The move can be seen as part of an ongoing munitions sustainment cycle rather than a standalone transfer. In February 2025, the United States had already approved a separate Israeli package that included 4,799 BLU-110A/B bomb bodies and 3,500 JDAM guidance kits for 1,000-pound bomb bodies. That earlier case showed Israel was already building or replenishing the guidance-and-warhead inventory needed to generate repeatable GBU-32-class precision strike capacity. The new emergency sale, therefore, appears aimed at maintaining volume in the warhead segment of that strike architecture during a high-tempo conflict, allowing Israel to preserve sortie generation and continue pressure on Iranian missile and air-defense networks without waiting for normal procurement timelines to catch up.

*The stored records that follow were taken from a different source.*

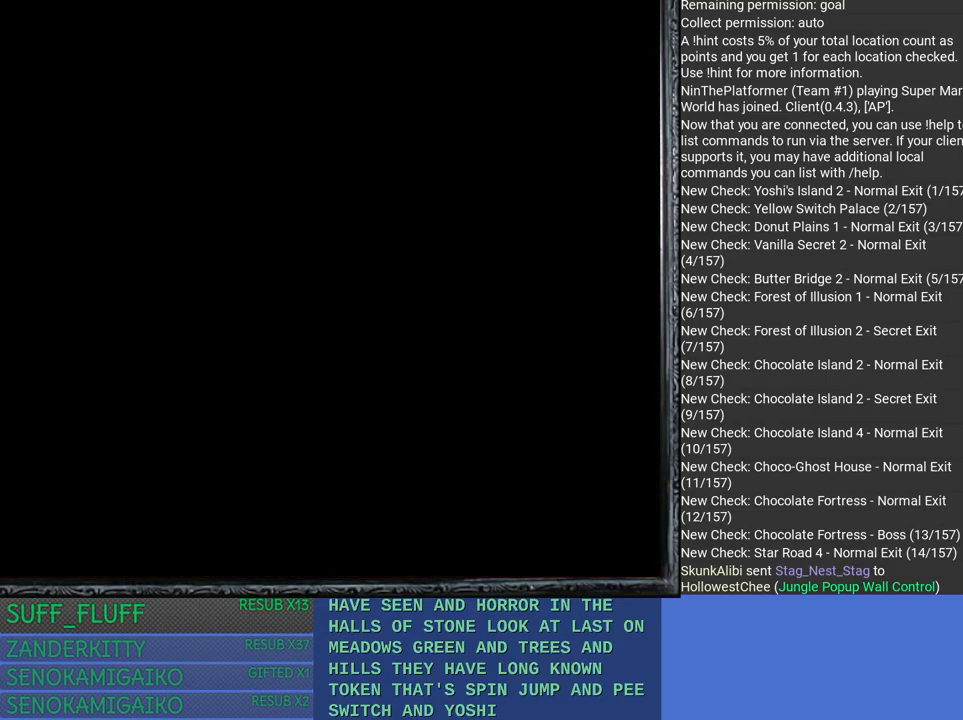
{"buttons": [], "left_stick": "center", "right_stick": "center", "events": []}
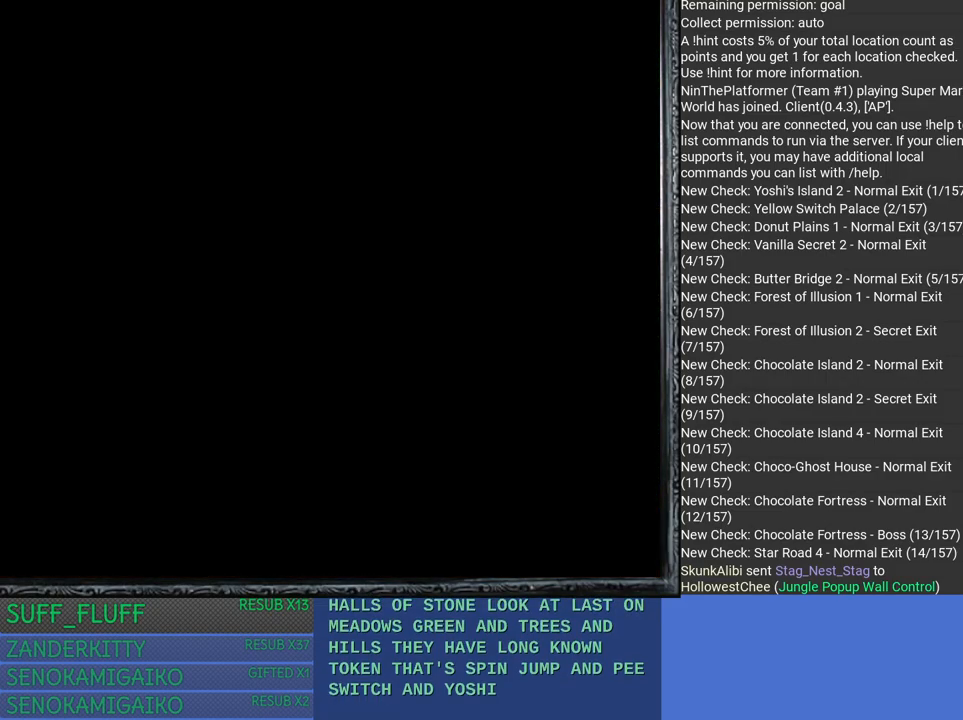
{"buttons": [], "left_stick": "center", "right_stick": "center", "events": []}
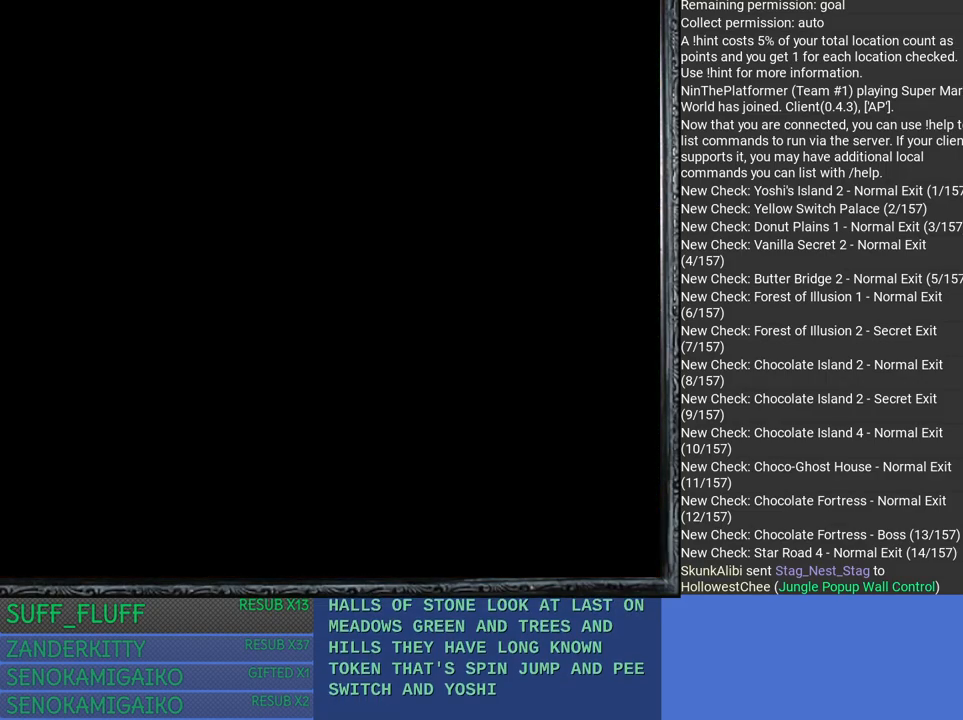
{"buttons": [], "left_stick": "center", "right_stick": "center", "events": []}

The sale says as much about wartime logistics as it does about alliance politics. Washington is not sending Israel a wonder weapon that can, by itself, solve the hardest underground target problem inside Iran. It is sending a large quantity of a proven 1,000-pound bomb body that helps keep a modern air campaign functioning at scale. For Israel, that means more options for sustained suppression of missile forces, air-defense systems, storage sites, and military infrastructure across a wide target set. For the United States, the use of emergency authority signals that munition availability is being treated as an urgent operational variable in the Iran war, while the mix of stock transfers and contractor production underscores how quickly a regional air campaign can turn industrial capacity into frontline combat power.